Document section:

/---

Thursday, July 05, 2007

wedding receptions are for dancing, but ...

Friends and relatives are getting themselves married - quite a few this season. Meaning lots of opportunities to dance. I like to dance and open bars reduce the crowd fear.

Dances of joy, yes.
dance of joy
{Caption: Hot Weather. The Friar proposes cider-"cupping" as a remedy. Dance of Joy in consequence. Click to enlarge. Source: http://www.classicistranieri.com/punch/1/4/7/0/14707/14707-h/14707-h.htm. See more about this at bottom.}

But not quite like Numfar's.



Here's the source of Juliet and the Friar dancing joyously.
OPERA-GOER'S DIARY.
Hot Weather. The Friar proposes cider-"cupping" as a remedy. Dance of Joy in consequence.

\---

Stored data:
/---

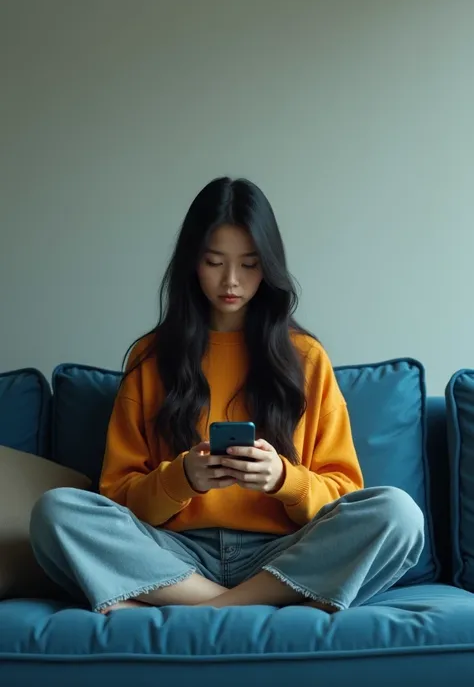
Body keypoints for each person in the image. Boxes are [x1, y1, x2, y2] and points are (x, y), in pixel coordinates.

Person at [30, 177, 424, 614]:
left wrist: (282, 479)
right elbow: (118, 497)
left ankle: (193, 607)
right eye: (214, 262)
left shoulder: (306, 358)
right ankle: (245, 605)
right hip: (176, 552)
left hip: (281, 553)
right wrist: (184, 478)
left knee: (399, 514)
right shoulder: (151, 358)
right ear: (192, 263)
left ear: (270, 267)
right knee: (56, 511)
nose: (231, 281)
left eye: (250, 265)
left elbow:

\---

What to do:
(1) Translate this sentence from the blog post about dancing at wedding receptions into Spanish: "I like to dance and open bars reduce the crowd fear."
(2) List every character mentioned by name in the blog post about dancing at wedding receptions.
(3) Write the next few sentences of the blog post about dancing at wedding receptions, starting after its final line.

Answers for the exercise:
(1) Me gusta bailar y las barras libres reducen el miedo a la multitud.

(2) Numfar, Juliet, the Friar

(3)
Monday.—GOUNOD's Roméo et Juliette. Les deux frères ("Brothers of Corse"), JEAN and EDOUARD, excellent respectively as Romeo and Friar Laurent. EDWARD looked the reverend, kind-hearted, but eccentric herbalist to the life, singing splendidly. But Brother JOHN, in black wig, black moustache, and with pallid face, look so unhealthy a Romeo that his appearance must have first excited Juliet's pity, which we all know is akin to love. My advice to JOHNNIE DE RESZKÉ is to "lighten the part," and "do it on his head,"—which, being summed up, means flaxen-haired wig and light moustache. Juliette Eames charming. Nurse Bauermeister too young. Tybalt Montariol, when killed, must not lie "toes up" too close to Curtain. Friendly members of Capulet faction rescued his legs, otherwise these members must have suffered. M. DUFRICHE, as Mercutio, mistaken for EDOUARD DE RESZKÉ. Subsequent appearance of the real Simon Pure as The Friar only complicates matters, but death of Mercutio settles it. The survivor is EDOUARD DE RESZKÉ. Mr. ALEC MARSH, late of English Comic Opera, appears as the Duke of Verona, and everyone admires his Grace.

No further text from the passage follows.